WORK TO BE COMPLETED: Word for word, retype the first line of the records and every following line through the one containing "of human breast".

(SOURCE DATA)

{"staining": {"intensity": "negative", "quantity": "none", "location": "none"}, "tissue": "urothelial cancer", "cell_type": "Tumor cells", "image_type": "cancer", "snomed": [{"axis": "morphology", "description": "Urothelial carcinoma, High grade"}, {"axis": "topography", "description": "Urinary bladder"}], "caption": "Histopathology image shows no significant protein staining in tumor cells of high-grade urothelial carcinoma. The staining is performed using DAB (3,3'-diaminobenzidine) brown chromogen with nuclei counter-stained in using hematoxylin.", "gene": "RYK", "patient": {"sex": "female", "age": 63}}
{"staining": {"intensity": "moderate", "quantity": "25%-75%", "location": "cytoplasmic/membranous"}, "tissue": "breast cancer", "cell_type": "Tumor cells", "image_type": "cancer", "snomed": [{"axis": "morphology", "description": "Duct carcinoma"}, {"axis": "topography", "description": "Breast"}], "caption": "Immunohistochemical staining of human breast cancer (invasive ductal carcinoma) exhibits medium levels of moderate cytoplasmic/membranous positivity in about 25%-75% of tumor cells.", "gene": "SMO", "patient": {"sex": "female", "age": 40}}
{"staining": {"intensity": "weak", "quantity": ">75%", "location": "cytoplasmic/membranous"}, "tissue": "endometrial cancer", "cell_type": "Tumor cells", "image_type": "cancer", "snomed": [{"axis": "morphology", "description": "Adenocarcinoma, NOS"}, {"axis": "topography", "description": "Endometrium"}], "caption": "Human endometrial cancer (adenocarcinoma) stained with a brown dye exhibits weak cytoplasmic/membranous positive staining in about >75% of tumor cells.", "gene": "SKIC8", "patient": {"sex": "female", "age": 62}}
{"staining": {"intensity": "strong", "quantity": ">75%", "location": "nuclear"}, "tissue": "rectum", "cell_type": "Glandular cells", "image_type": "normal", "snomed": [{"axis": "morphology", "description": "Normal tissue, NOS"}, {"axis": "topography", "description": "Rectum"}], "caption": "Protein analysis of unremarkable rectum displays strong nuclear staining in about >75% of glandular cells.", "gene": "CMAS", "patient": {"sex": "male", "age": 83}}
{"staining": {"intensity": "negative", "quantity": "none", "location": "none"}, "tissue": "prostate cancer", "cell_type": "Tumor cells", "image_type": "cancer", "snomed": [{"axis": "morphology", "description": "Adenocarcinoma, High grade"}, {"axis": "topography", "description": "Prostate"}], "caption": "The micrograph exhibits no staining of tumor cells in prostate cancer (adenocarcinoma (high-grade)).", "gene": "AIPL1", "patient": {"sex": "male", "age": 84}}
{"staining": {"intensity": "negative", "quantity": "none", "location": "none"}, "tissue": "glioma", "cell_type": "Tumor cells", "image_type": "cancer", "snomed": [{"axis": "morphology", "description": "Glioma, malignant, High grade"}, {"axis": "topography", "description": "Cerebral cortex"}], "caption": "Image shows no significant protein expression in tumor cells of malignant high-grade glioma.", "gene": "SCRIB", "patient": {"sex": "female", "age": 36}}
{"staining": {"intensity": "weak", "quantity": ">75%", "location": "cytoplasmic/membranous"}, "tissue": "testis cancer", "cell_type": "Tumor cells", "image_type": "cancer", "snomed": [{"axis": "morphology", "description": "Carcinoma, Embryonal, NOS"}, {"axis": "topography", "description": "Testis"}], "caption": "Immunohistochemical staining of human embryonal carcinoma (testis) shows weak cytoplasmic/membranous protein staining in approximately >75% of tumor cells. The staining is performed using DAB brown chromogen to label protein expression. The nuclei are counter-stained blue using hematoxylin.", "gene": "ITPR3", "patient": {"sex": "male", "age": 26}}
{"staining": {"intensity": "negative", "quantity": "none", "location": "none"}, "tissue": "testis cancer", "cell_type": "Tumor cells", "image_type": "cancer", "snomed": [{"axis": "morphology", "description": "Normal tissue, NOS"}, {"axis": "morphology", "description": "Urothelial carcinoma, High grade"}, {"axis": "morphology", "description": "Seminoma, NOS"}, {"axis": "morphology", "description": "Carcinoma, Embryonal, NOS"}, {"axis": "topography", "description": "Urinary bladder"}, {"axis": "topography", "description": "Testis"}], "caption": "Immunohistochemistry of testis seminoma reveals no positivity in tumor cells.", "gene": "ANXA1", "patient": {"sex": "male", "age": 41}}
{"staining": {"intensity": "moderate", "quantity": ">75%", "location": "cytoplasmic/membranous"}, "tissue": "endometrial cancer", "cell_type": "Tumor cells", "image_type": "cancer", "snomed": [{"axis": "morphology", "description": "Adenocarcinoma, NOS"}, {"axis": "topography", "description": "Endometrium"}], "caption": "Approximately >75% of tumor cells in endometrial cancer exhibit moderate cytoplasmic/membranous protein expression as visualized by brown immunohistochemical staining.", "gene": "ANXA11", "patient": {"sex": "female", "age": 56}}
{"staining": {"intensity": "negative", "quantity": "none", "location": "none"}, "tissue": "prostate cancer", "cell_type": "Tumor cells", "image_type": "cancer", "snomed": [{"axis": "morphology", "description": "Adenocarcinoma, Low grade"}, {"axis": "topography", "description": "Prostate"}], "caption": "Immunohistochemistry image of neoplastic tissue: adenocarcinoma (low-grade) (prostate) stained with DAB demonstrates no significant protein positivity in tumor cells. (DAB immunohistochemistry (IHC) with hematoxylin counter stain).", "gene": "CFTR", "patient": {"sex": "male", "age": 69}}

(End SOURCE DATA)

RESPONSE TO THIS EXERCISE:
{"staining": {"intensity": "negative", "quantity": "none", "location": "none"}, "tissue": "urothelial cancer", "cell_type": "Tumor cells", "image_type": "cancer", "snomed": [{"axis": "morphology", "description": "Urothelial carcinoma, High grade"}, {"axis": "topography", "description": "Urinary bladder"}], "caption": "Histopathology image shows no significant protein staining in tumor cells of high-grade urothelial carcinoma. The staining is performed using DAB (3,3'-diaminobenzidine) brown chromogen with nuclei counter-stained in using hematoxylin.", "gene": "RYK", "patient": {"sex": "female", "age": 63}}
{"staining": {"intensity": "moderate", "quantity": "25%-75%", "location": "cytoplasmic/membranous"}, "tissue": "breast cancer", "cell_type": "Tumor cells", "image_type": "cancer", "snomed": [{"axis": "morphology", "description": "Duct carcinoma"}, {"axis": "topography", "description": "Breast"}], "caption": "Immunohistochemical staining of human breast cancer (invasive ductal carcinoma) exhibits medium levels of moderate cytoplasmic/membranous positivity in about 25%-75% of tumor cells.", "gene": "SMO", "patient": {"sex": "female", "age": 40}}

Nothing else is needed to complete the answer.